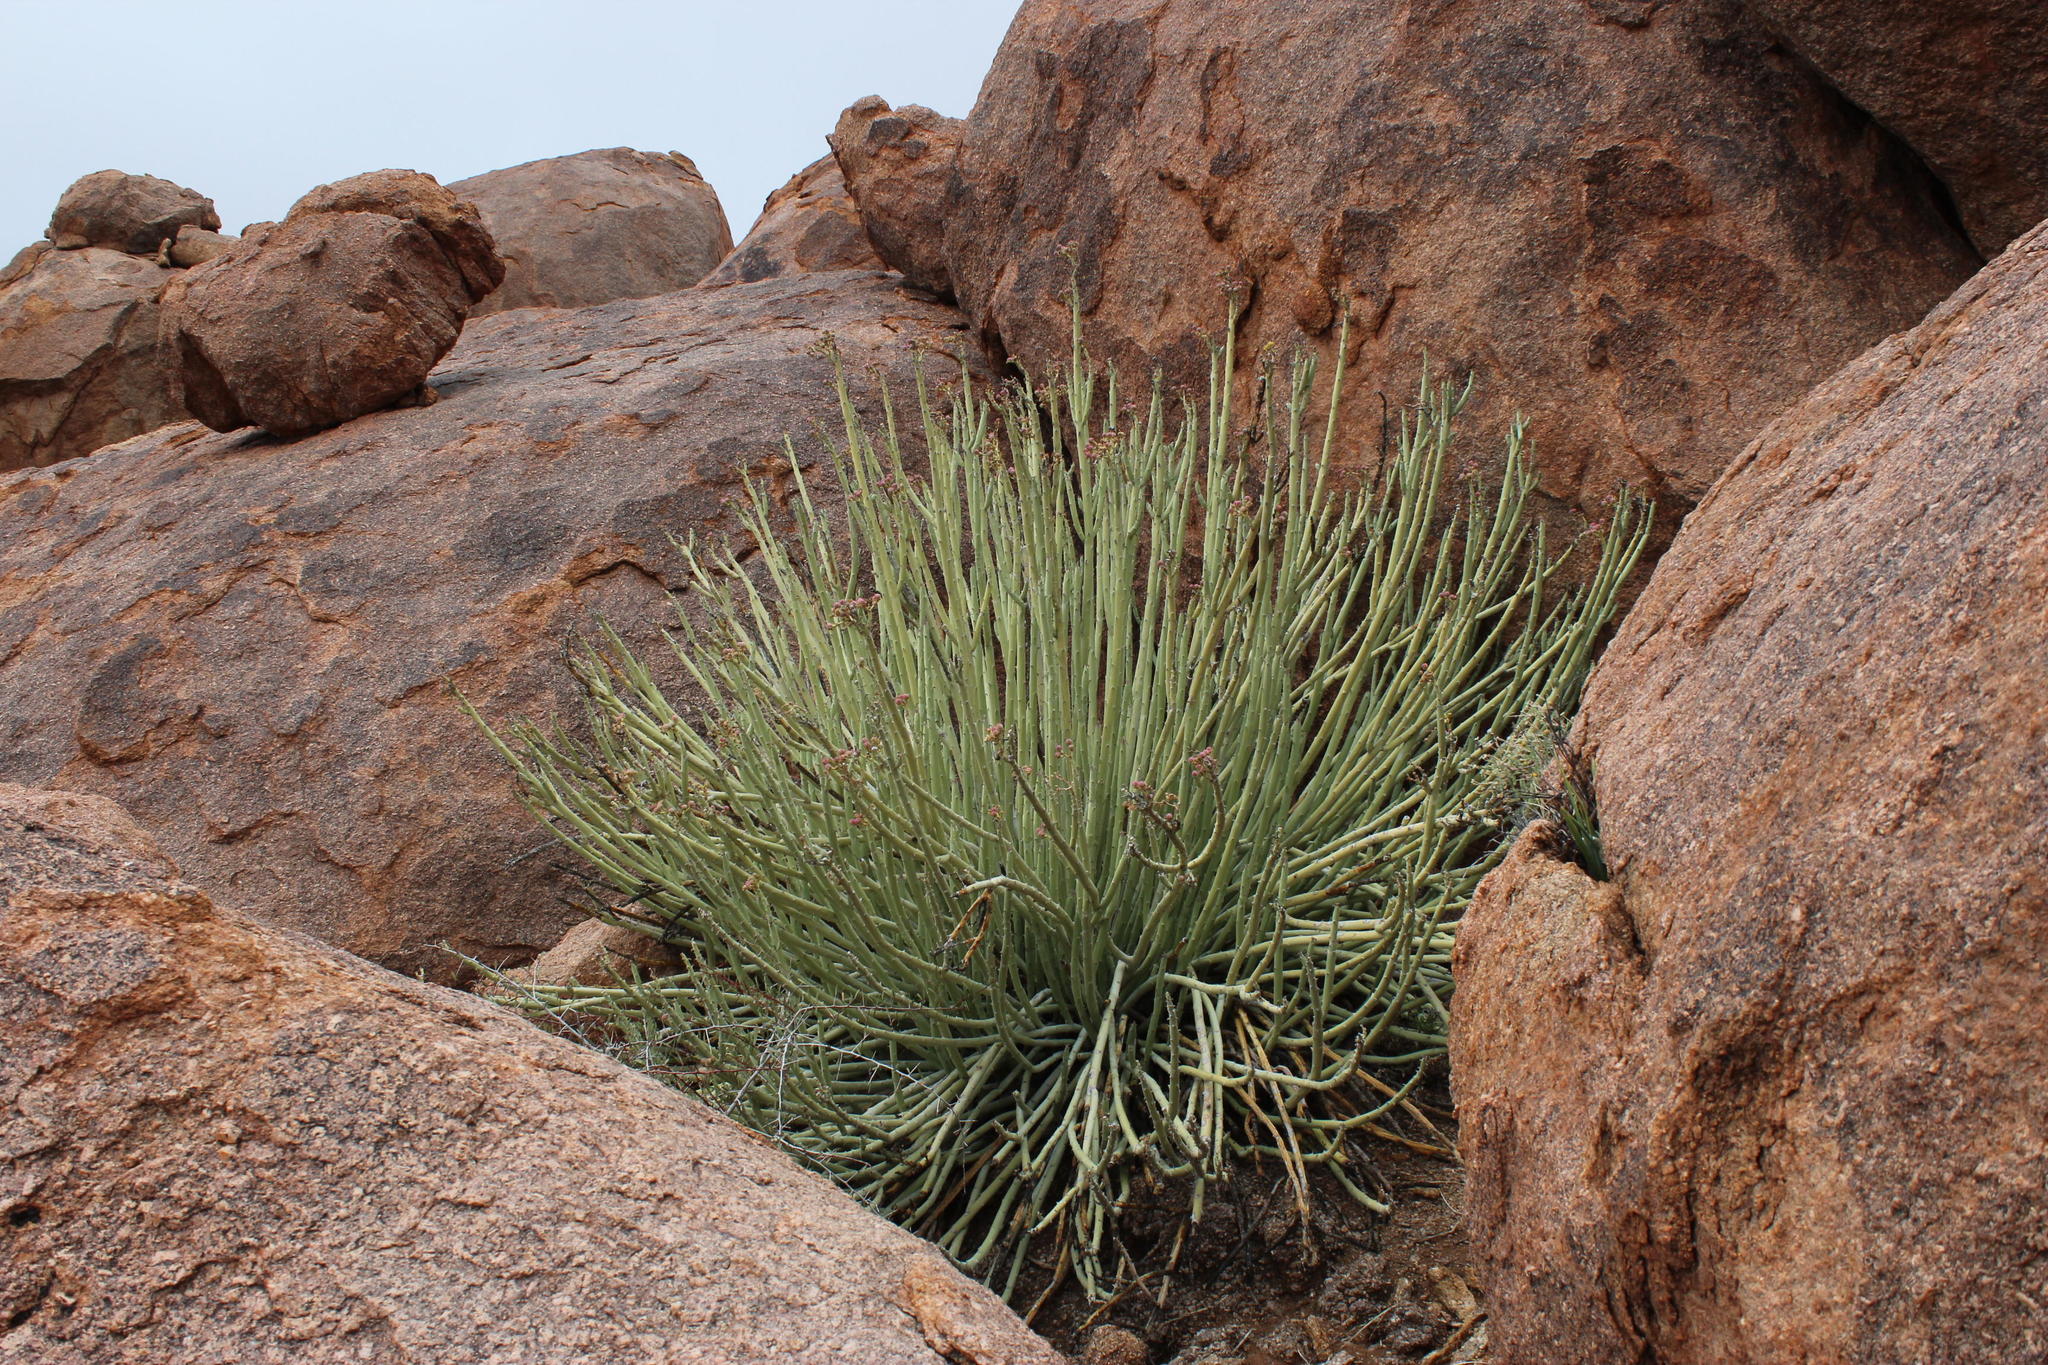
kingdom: Plantae
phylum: Tracheophyta
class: Magnoliopsida
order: Malpighiales
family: Euphorbiaceae
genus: Euphorbia
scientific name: Euphorbia dregeana
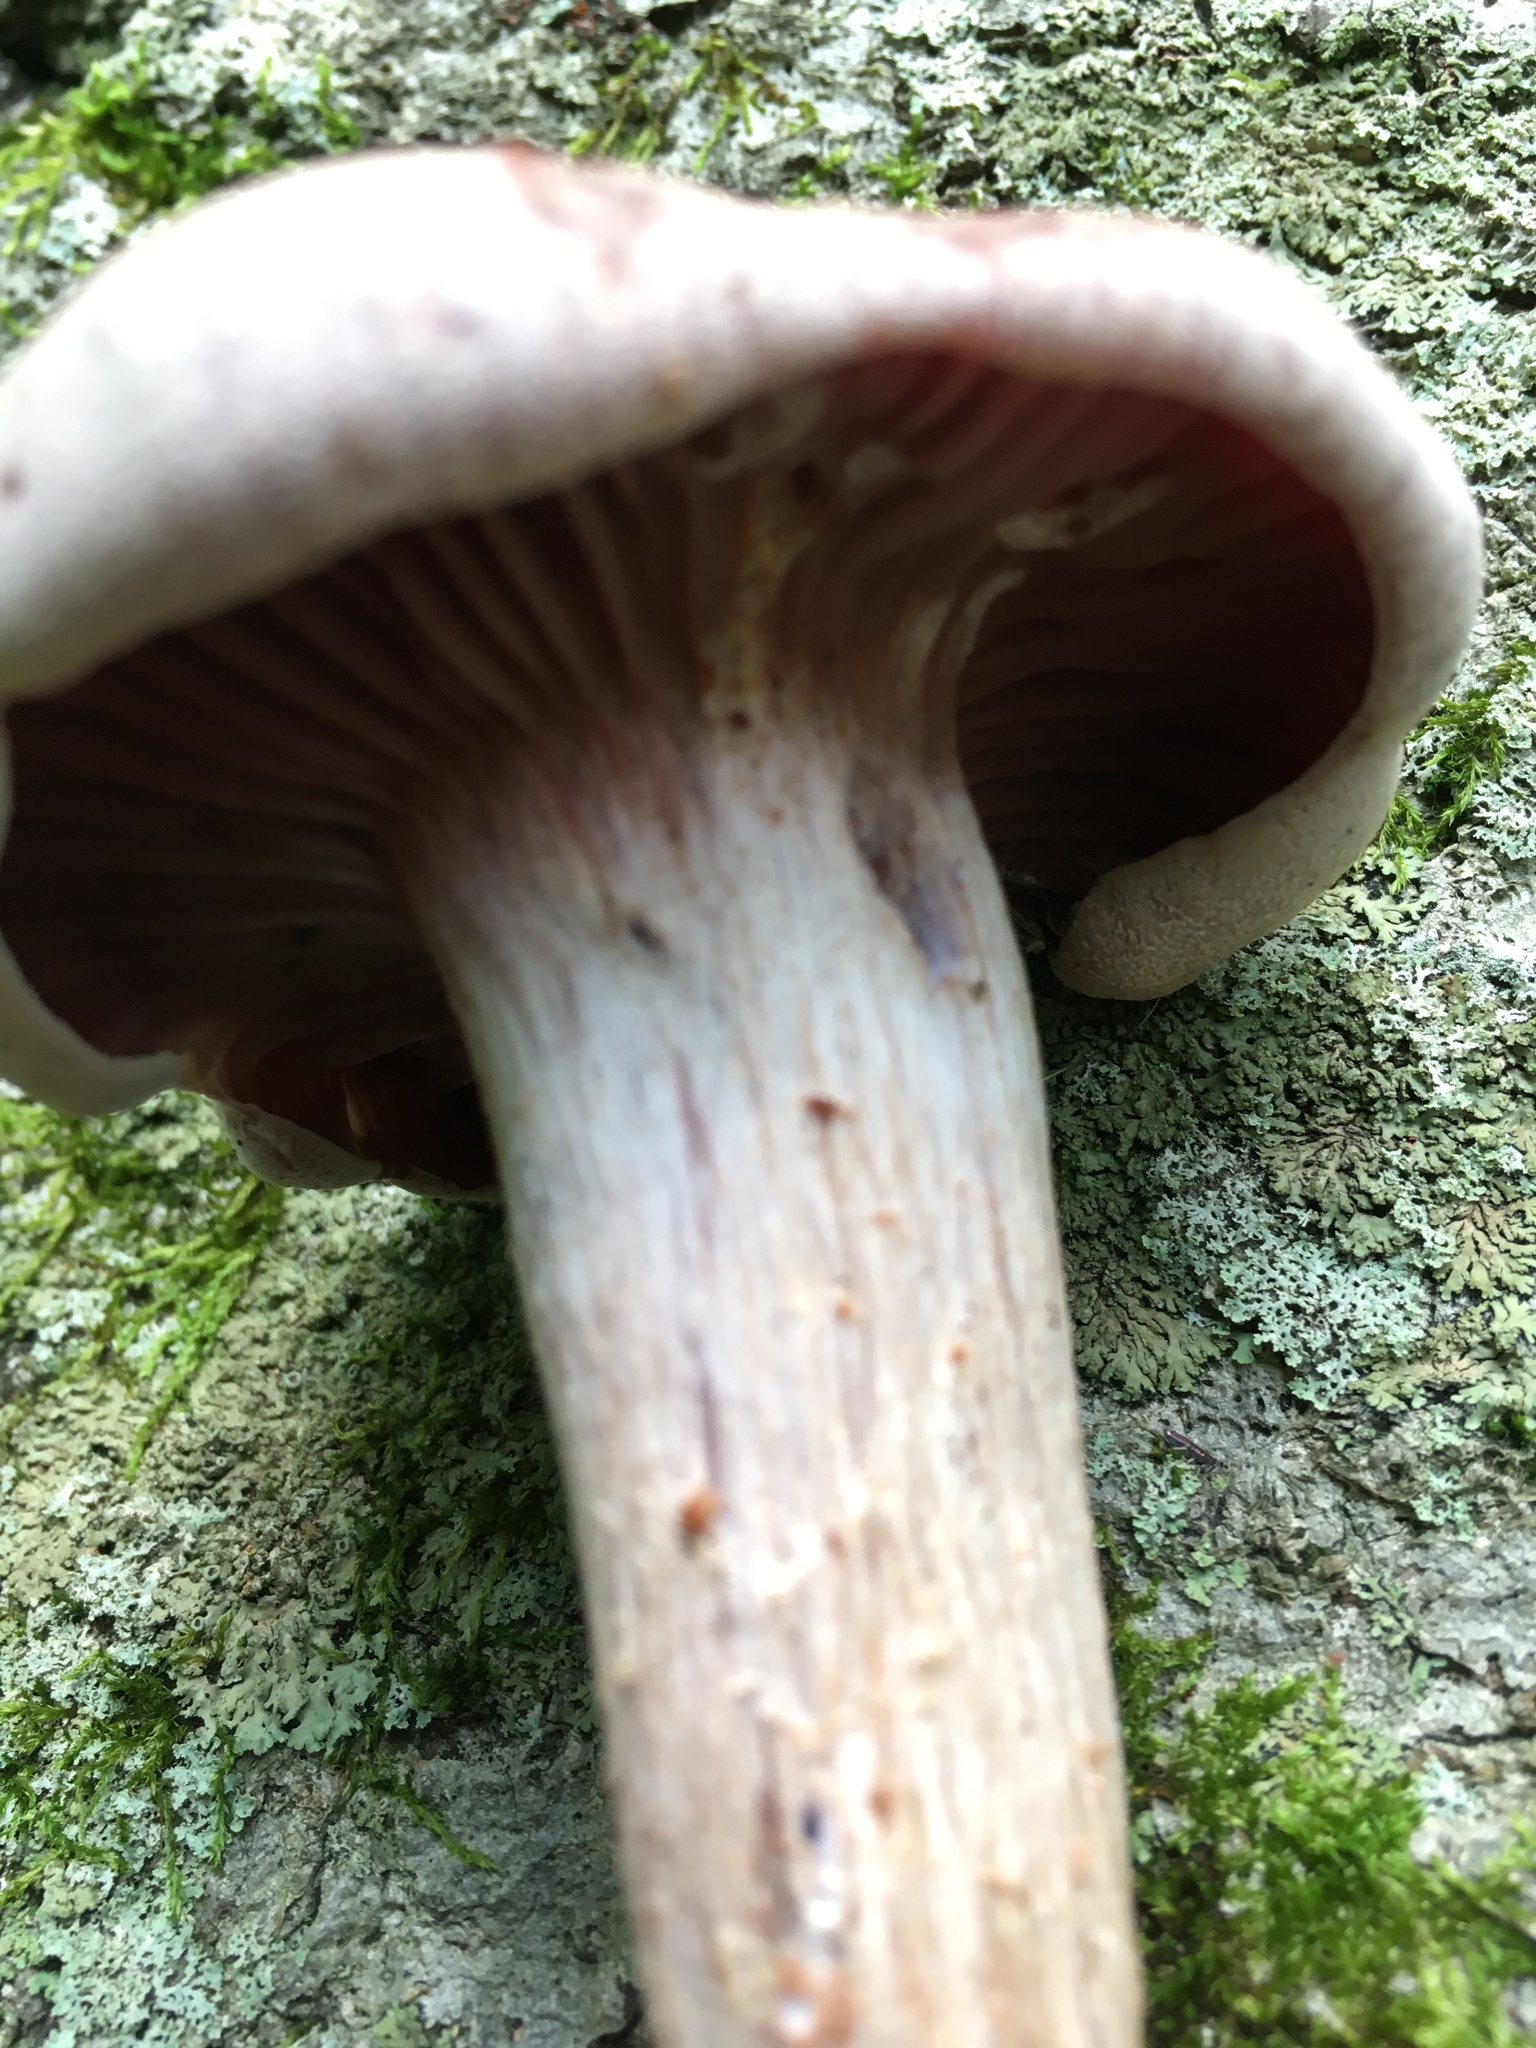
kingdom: Fungi
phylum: Basidiomycota
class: Agaricomycetes
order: Agaricales
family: Hydnangiaceae
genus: Laccaria
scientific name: Laccaria ochropurpurea
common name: Purple laccaria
----
Rewrite all the lines above with "scientific name" changed to "Latin name" and nothing else altered. Leave the pictures out of your answer.

**Answer in full**
kingdom: Plantae
phylum: Tracheophyta
class: Magnoliopsida
order: Malpighiales
family: Euphorbiaceae
genus: Euphorbia
Latin name: Euphorbia dregeana
kingdom: Fungi
phylum: Basidiomycota
class: Agaricomycetes
order: Agaricales
family: Hydnangiaceae
genus: Laccaria
Latin name: Laccaria ochropurpurea
common name: Purple laccaria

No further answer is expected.